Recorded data
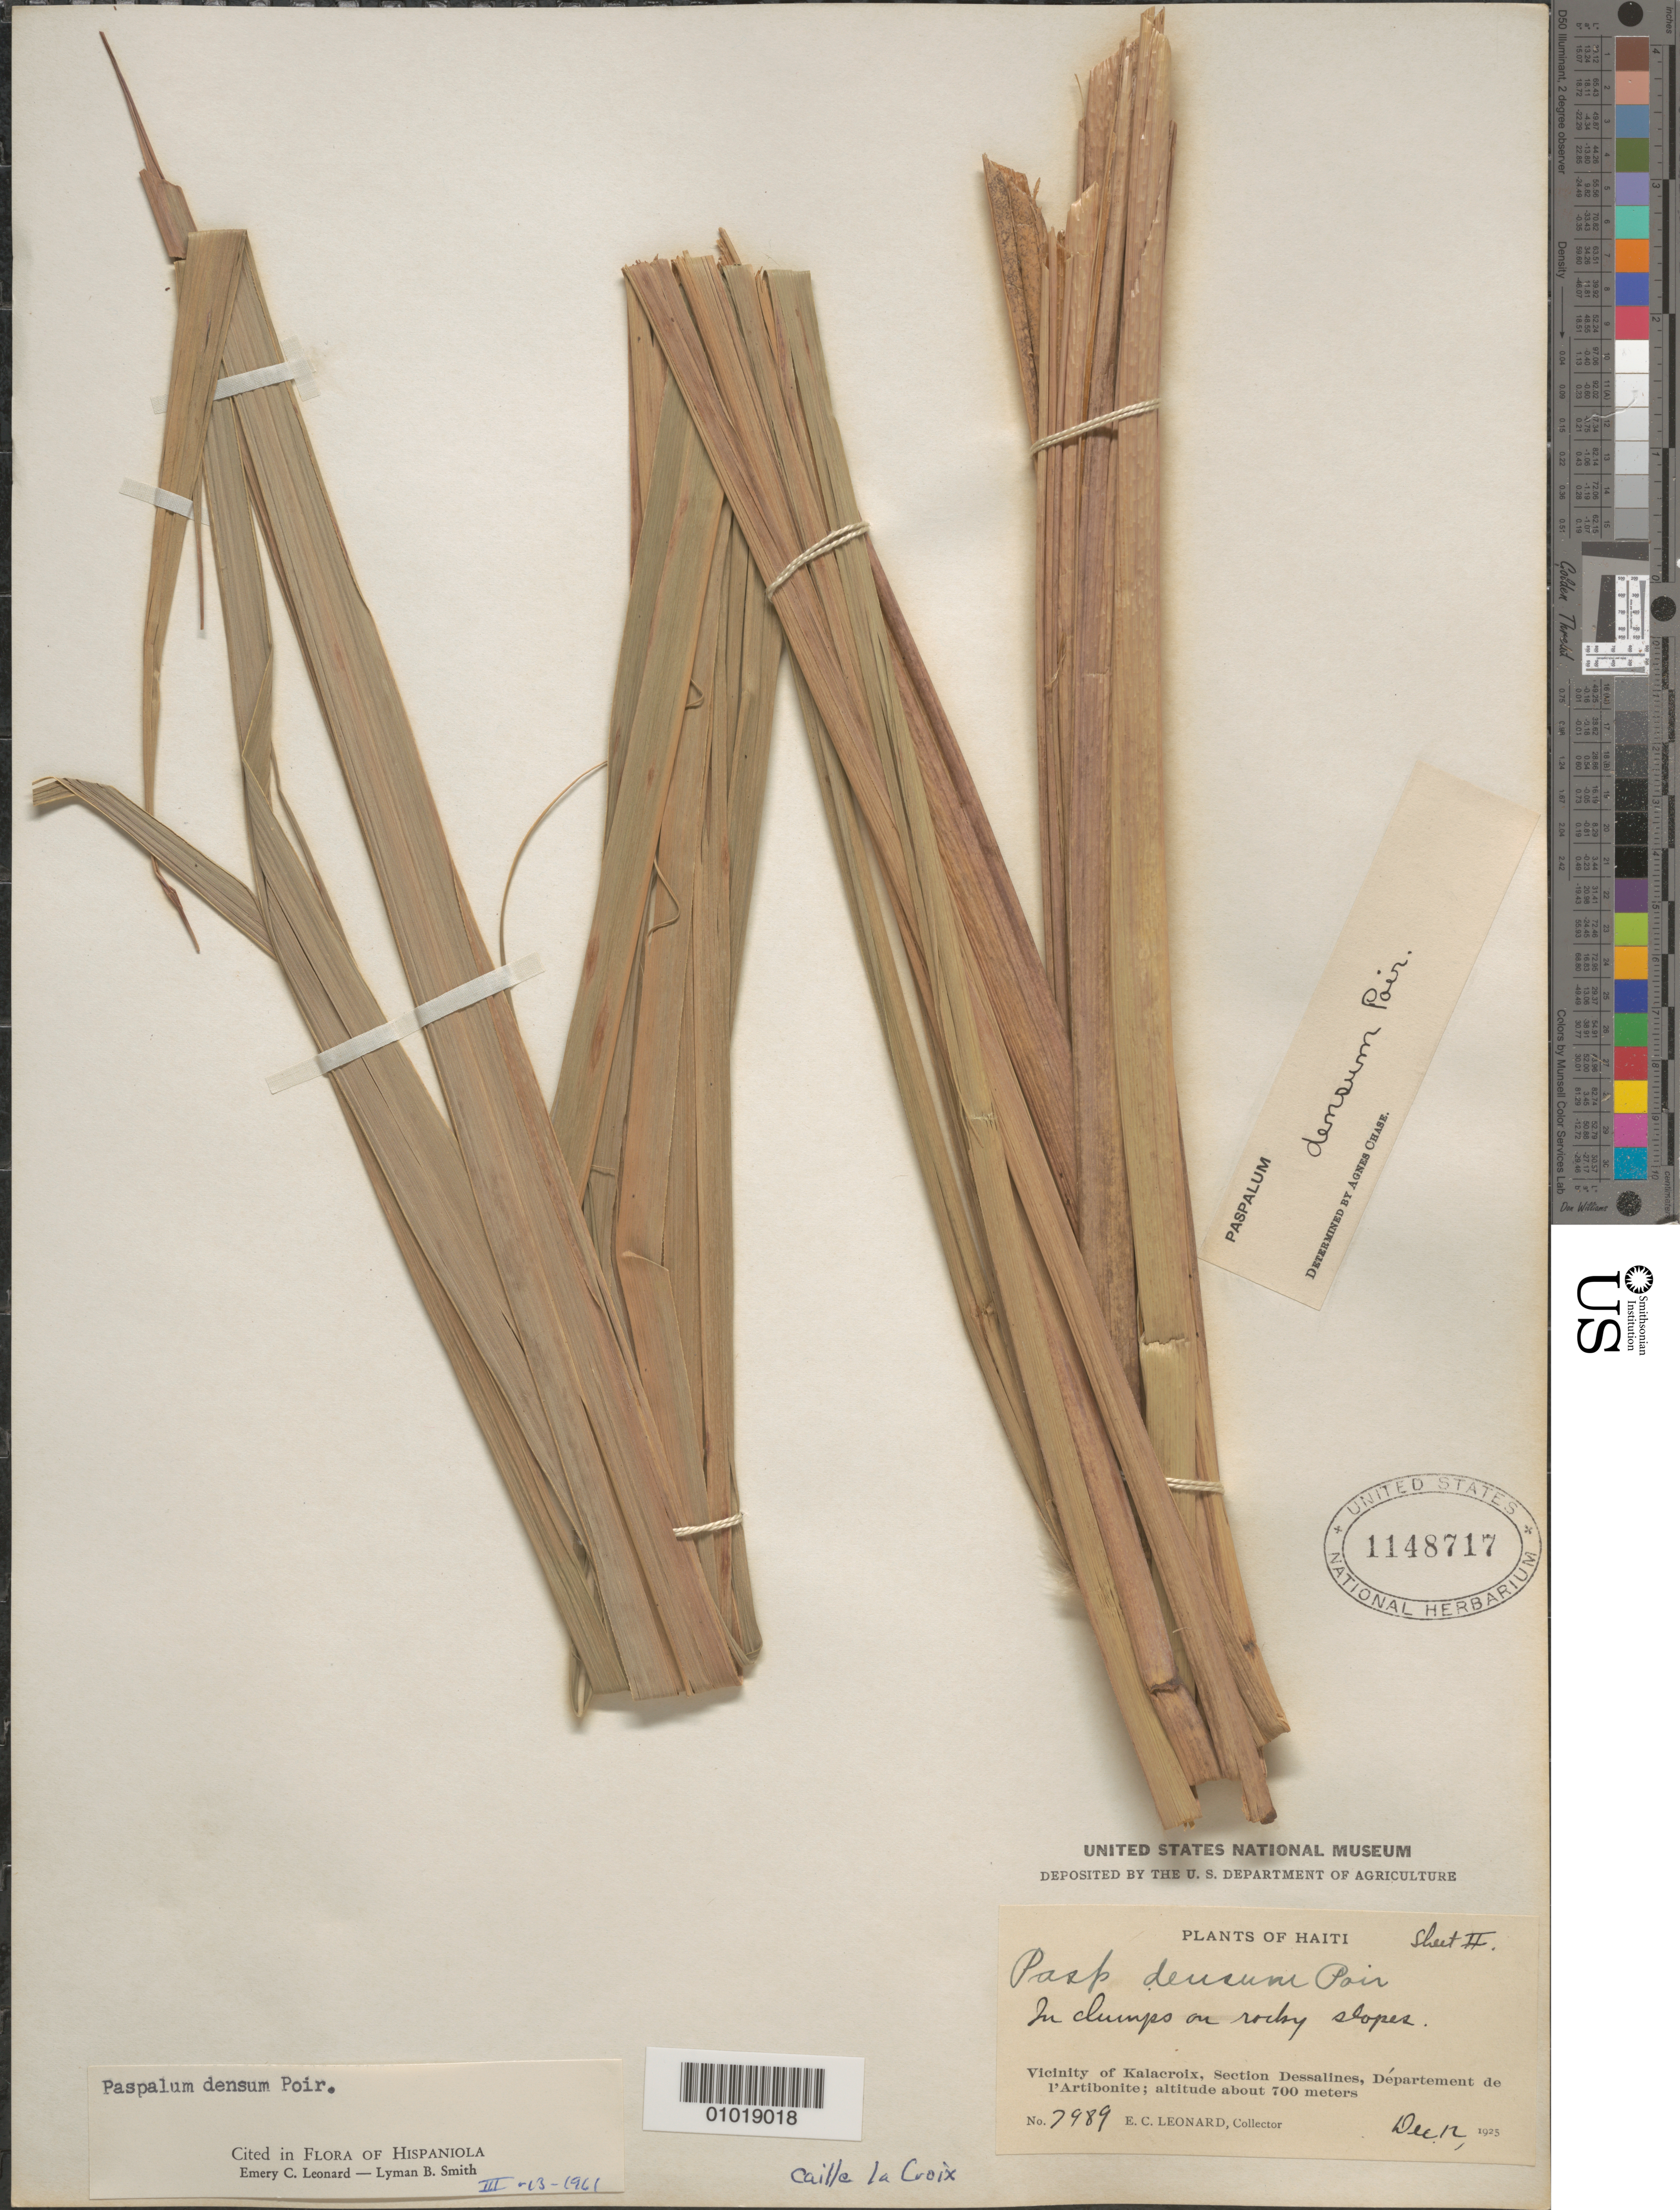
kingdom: Plantae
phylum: Tracheophyta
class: Liliopsida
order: Poales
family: Poaceae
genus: Paspalum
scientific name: Paspalum densum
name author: Poir.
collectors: E. C. Leonard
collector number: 7989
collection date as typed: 12 Dec 1925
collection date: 1925-12-12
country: Haiti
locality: Vic. of Kalacroix, Sec. Dessalines, Dept. de l'Artibonite,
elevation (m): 700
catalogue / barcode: US 1148717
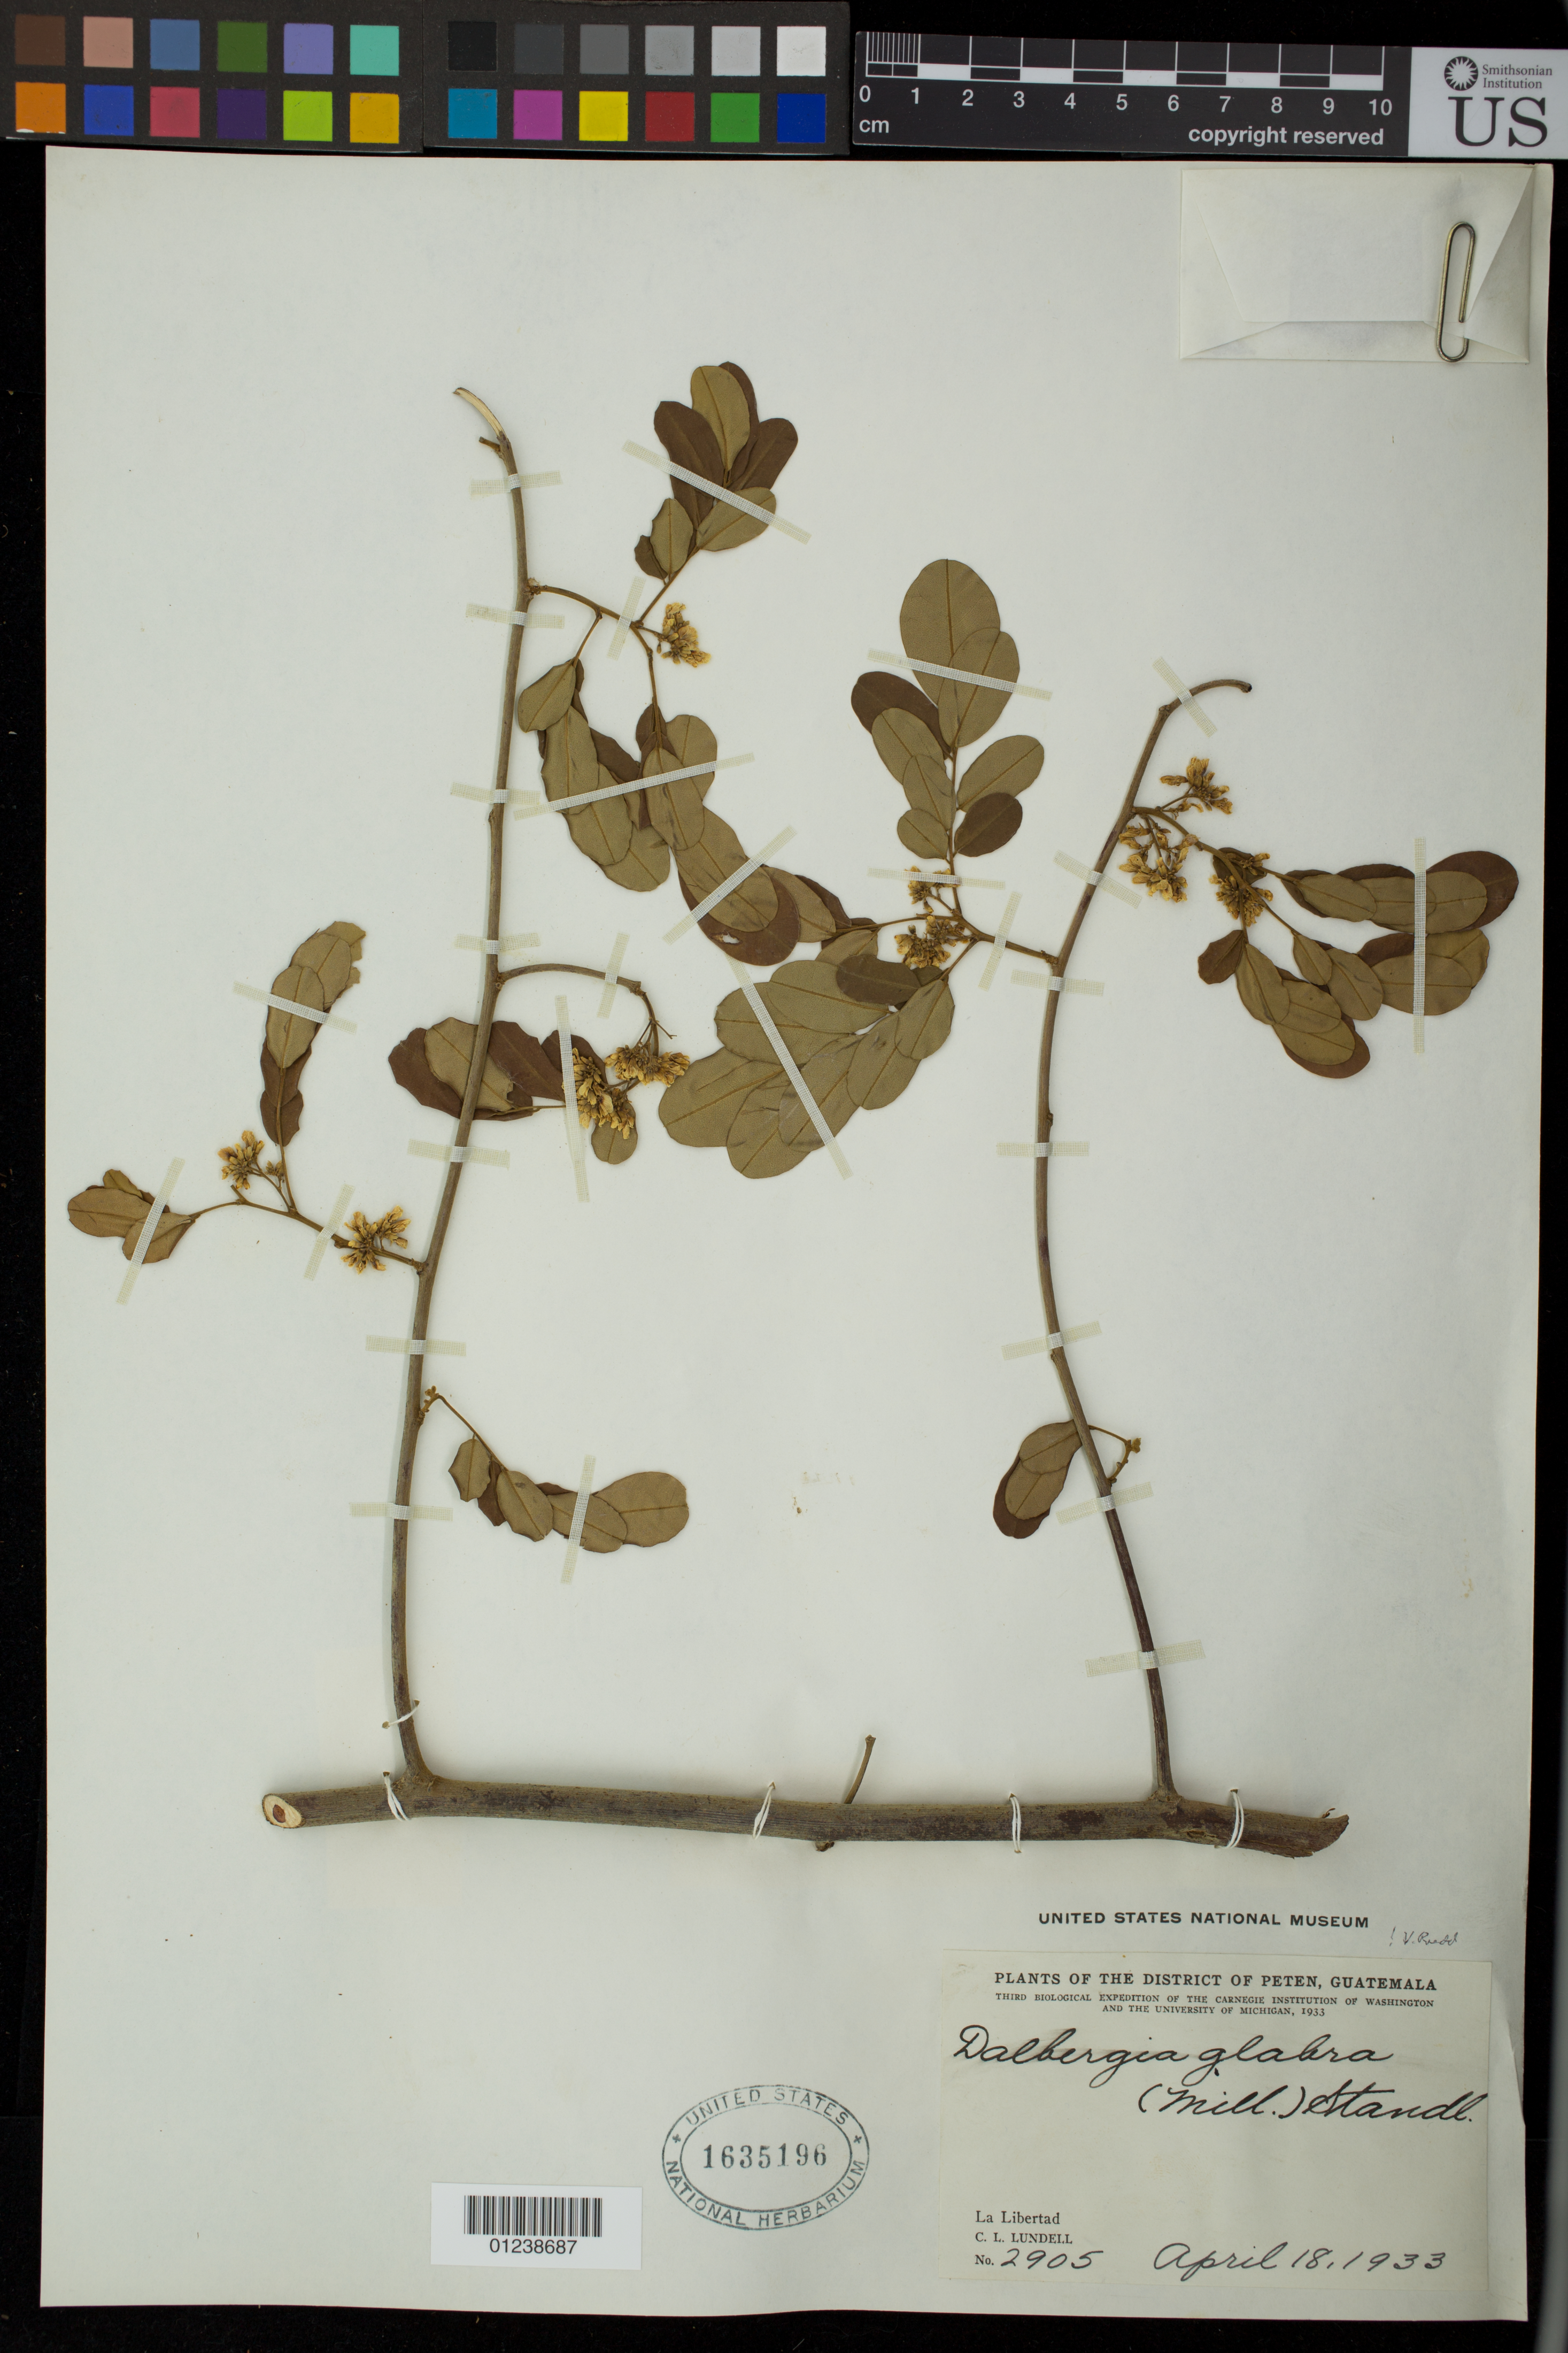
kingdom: Plantae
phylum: Tracheophyta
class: Magnoliopsida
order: Fabales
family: Fabaceae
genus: Dalbergia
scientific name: Dalbergia glabra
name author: (Mill.) Standl.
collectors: C. L. Lundell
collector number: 2905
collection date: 1933-04-18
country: Guatemala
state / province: El Petén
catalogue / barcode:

# Objective
Copy every line above without any changes, and leave the pictures out of your copy.

# Response to this exercise
kingdom: Plantae
phylum: Tracheophyta
class: Liliopsida
order: Poales
family: Poaceae
genus: Paspalum
scientific name: Paspalum densum
name author: Poir.
collectors: E. C. Leonard
collector number: 7989
collection date as typed: 12 Dec 1925
collection date: 1925-12-12
country: Haiti
locality: Vic. of Kalacroix, Sec. Dessalines, Dept. de l'Artibonite,
elevation (m): 700
catalogue / barcode: US 1148717
kingdom: Plantae
phylum: Tracheophyta
class: Magnoliopsida
order: Fabales
family: Fabaceae
genus: Dalbergia
scientific name: Dalbergia glabra
name author: (Mill.) Standl.
collectors: C. L. Lundell
collector number: 2905
collection date: 1933-04-18
country: Guatemala
state / province: El Petén
catalogue / barcode:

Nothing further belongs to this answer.